Con estos parámetros en mente y siguiendo con el ímpetu ansioso y siempre disconforme que conduce a la experimentación, un grupo de investigadores alemanes se encaminaron a responder un interrogante que desde la consolidación de la teoría atómica altera a los detractores de la empiria, los teóricos: ¿cuánto tiempo le toma a un electrón viajar de un átomo a otro? Y tras la respuesta fueron: analizando la dinámica de los electrones en el caso los átomos de sulfuro sobre un metal rutenio, el equipo llegó a una conclusión inesperada: los electrones saltaban disparados del sulfuro hacia la superficie metálica en algo así como 320 attosegundos. Un lapso mucho menor del esperado y que lo catapulta a la categoría del fenómeno más rápido visto directamente en la física de estado sólido.

Freak show

El mundo biológico, en cambio, no está impregnado por el asombro y la angustia astronómica que despiertan las grandes extensiones de parcelas espaciales ni por la cara efímera del tiempo y la rispidez de la física que desbaratan cualquier sensación de jovialidad. Los límites del mundo de lo vivo, ese mundo aparte, casi insular en un mar de materia inerte, asaltan con sus extremos siempre tendientes a la descolocación. Se entiende: a diferencia de las distancias siderales del espacio o de la inasibilidad inherente al tiempo, lo vivo rodea y se ancla en lo imaginable, en lo próximo.
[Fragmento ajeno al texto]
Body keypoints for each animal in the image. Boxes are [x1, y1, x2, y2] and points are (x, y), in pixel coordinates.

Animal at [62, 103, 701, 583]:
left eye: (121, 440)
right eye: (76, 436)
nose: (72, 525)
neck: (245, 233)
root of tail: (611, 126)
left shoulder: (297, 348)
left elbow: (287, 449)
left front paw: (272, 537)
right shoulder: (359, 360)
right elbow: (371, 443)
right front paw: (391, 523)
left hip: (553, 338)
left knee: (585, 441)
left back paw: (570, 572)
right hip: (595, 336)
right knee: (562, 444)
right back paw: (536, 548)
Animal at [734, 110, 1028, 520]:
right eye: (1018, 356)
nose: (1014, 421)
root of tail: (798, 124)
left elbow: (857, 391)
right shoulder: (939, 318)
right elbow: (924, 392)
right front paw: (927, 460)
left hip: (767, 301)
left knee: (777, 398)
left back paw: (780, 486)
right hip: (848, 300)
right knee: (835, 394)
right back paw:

Así la vida más simple (los micoplasmas, los organismos más pequeños conocidos que no superan las 150 millonésimas de milímetro) golpea con su ascetismo existencial; la bacteria más grande (llamada Thiomargarita namibiensis y visible a ojo desnudo con sus 0,75 mm de ancho) arrincona con su excentricidad estructural; la molécula más hedionda (etil mercaptan –C2H5SH– y butylselenomercaptan –C4H9SeH–, las sustancias más pestilentes de los 17 mil olores clasificados hasta la fecha) desata inconscientemente una mueca de asco.

Los freaks que hacen del circo el reino de lo bizarro también están presentes: la mujer con el cabello más largo (la china Xie Qiuping cuya cabellera midió 5,627 m); y el hombre más alto vivo (Xi Shun, también chino, que mide 2,36 cm).

Lo frío y lo caliente, lo lejano y lo cercano, el alto y el bajo, lo simple y lo complejo, el arriba y el abajo son más que pares contradictorios que no pueden ser sin el otro. Son coordenadas constitutivas y parámetros organizadores que ocultan siempre una pregunta (la inquisición por la naturaleza de las cosas) y la posibilidad remota (¿imaginaria? ¿hipotética?) de otros ámbitos de existencia. Son los límites arquitectónicos, los códigos de barras de la fábrica del cosmos que hacen que el universo sea uno: éste y no otro.